___ Extracted records ___
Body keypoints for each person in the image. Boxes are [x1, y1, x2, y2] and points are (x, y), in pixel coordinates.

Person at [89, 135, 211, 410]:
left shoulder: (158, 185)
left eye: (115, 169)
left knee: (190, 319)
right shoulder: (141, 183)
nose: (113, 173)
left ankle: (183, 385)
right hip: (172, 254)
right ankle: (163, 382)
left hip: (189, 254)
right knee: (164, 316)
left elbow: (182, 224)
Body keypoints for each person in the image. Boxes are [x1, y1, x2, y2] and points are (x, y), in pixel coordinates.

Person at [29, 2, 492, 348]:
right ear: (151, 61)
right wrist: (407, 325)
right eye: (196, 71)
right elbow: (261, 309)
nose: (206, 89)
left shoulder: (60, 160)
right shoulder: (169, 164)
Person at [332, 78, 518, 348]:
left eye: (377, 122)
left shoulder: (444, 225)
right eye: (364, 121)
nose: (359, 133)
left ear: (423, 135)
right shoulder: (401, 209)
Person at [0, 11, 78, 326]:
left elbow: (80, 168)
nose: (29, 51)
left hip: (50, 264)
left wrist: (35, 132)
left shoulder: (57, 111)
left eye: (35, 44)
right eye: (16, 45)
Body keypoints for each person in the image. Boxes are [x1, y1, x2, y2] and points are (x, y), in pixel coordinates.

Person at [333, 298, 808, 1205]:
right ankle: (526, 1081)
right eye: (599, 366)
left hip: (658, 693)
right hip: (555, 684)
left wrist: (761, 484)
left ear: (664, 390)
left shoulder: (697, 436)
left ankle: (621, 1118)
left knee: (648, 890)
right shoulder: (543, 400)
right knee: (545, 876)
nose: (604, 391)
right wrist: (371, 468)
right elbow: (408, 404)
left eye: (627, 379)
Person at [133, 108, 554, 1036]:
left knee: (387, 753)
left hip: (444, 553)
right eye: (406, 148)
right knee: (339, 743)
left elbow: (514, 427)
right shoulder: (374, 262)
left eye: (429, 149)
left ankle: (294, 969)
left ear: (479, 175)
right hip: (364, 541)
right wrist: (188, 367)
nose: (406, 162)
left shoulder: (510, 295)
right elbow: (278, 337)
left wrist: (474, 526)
___
___ Extracted records ___
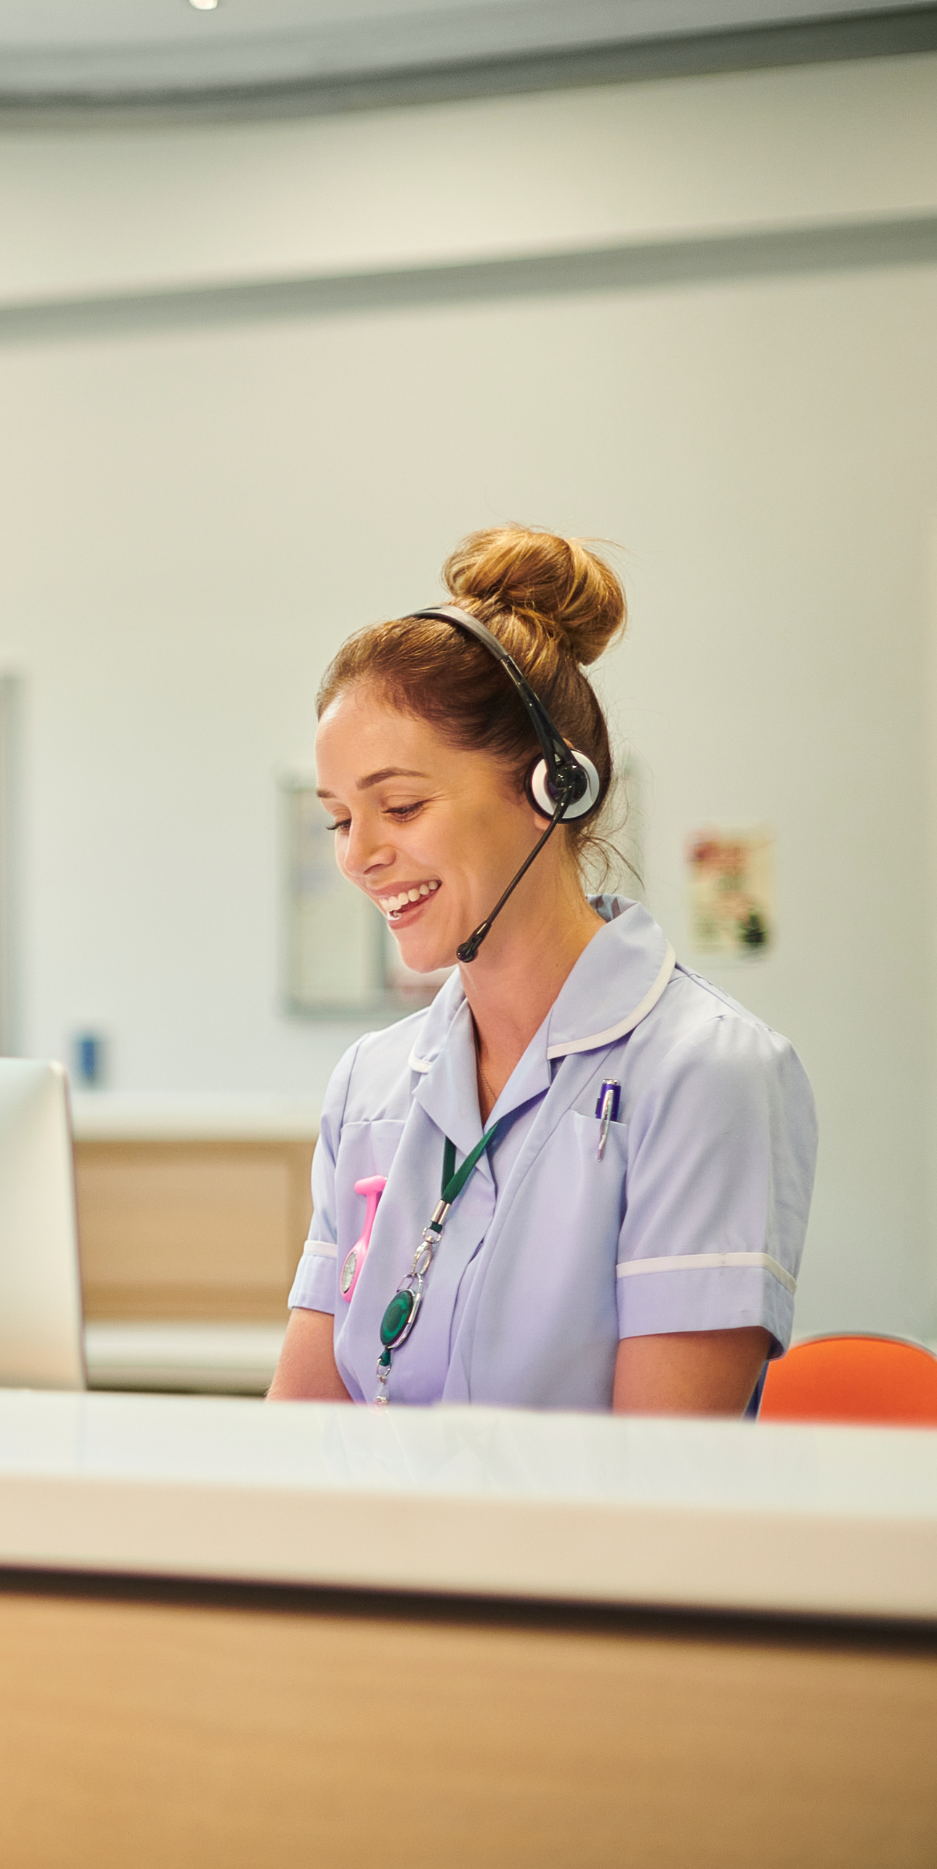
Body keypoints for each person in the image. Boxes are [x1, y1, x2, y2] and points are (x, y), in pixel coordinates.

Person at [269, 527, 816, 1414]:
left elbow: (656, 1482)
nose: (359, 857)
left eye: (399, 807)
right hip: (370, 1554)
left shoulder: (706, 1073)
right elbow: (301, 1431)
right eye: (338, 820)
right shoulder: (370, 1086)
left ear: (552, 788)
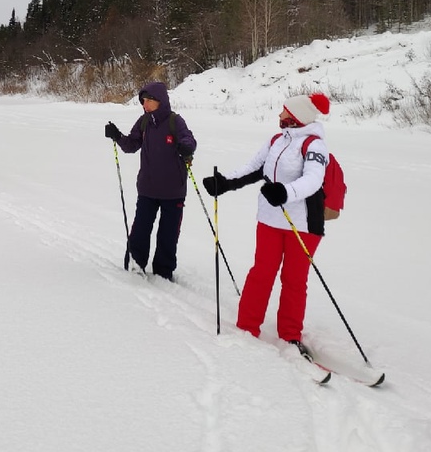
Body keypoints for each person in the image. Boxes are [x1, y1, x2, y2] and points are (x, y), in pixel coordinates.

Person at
___
___ Extracted records ___
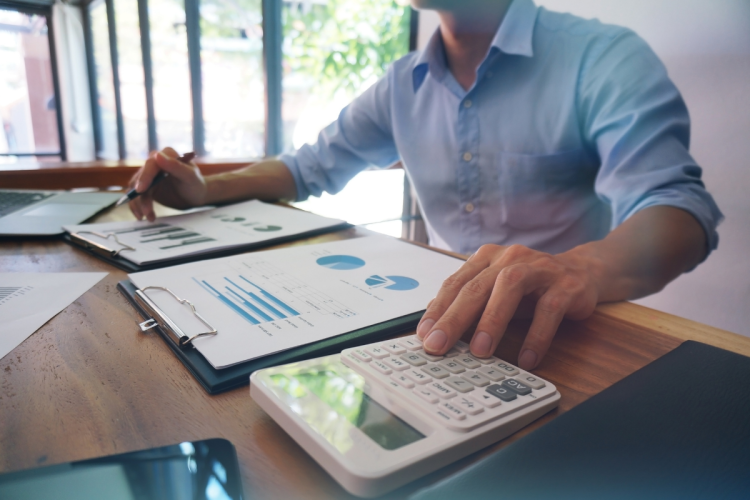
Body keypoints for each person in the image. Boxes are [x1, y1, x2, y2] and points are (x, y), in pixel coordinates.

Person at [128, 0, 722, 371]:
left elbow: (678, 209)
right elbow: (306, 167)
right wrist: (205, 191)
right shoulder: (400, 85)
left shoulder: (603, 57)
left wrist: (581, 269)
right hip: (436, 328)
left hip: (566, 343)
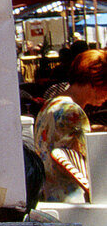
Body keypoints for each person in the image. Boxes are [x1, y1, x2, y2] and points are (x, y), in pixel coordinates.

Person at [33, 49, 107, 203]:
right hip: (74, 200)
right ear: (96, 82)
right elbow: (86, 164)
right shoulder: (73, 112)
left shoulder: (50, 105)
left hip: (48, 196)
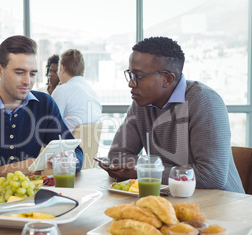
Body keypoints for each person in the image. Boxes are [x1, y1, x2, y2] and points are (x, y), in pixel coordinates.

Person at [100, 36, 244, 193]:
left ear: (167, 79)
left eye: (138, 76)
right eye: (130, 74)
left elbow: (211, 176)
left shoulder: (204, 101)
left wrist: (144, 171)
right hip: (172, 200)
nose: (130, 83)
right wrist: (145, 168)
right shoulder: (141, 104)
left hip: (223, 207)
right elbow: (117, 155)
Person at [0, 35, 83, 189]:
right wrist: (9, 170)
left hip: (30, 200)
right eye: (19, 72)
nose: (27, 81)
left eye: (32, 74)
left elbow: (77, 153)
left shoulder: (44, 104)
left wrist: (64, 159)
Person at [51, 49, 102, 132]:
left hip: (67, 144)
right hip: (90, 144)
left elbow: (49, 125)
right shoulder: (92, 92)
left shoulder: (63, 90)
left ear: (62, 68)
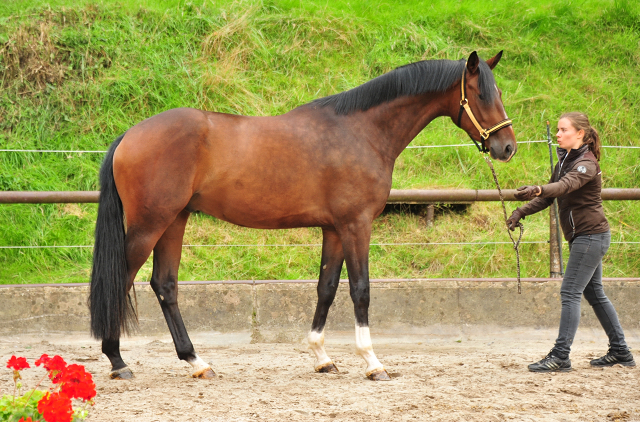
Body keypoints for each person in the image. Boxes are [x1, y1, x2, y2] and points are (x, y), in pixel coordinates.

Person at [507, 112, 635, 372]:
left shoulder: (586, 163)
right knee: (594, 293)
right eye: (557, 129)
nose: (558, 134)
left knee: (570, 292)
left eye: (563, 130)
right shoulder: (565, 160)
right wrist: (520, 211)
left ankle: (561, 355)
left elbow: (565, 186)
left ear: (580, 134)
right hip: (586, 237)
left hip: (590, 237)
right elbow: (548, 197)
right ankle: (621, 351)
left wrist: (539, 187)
___
▸ **What the task requires**
Pull every line holding "ankle" out of the records.

▸ **Solution for this problem**
left ankle: (183, 385)
right ankle: (163, 382)
right ankle: (526, 1081)
left ankle: (621, 1118)
left ankle: (294, 969)
left ankle: (561, 355)
right ankle: (621, 351)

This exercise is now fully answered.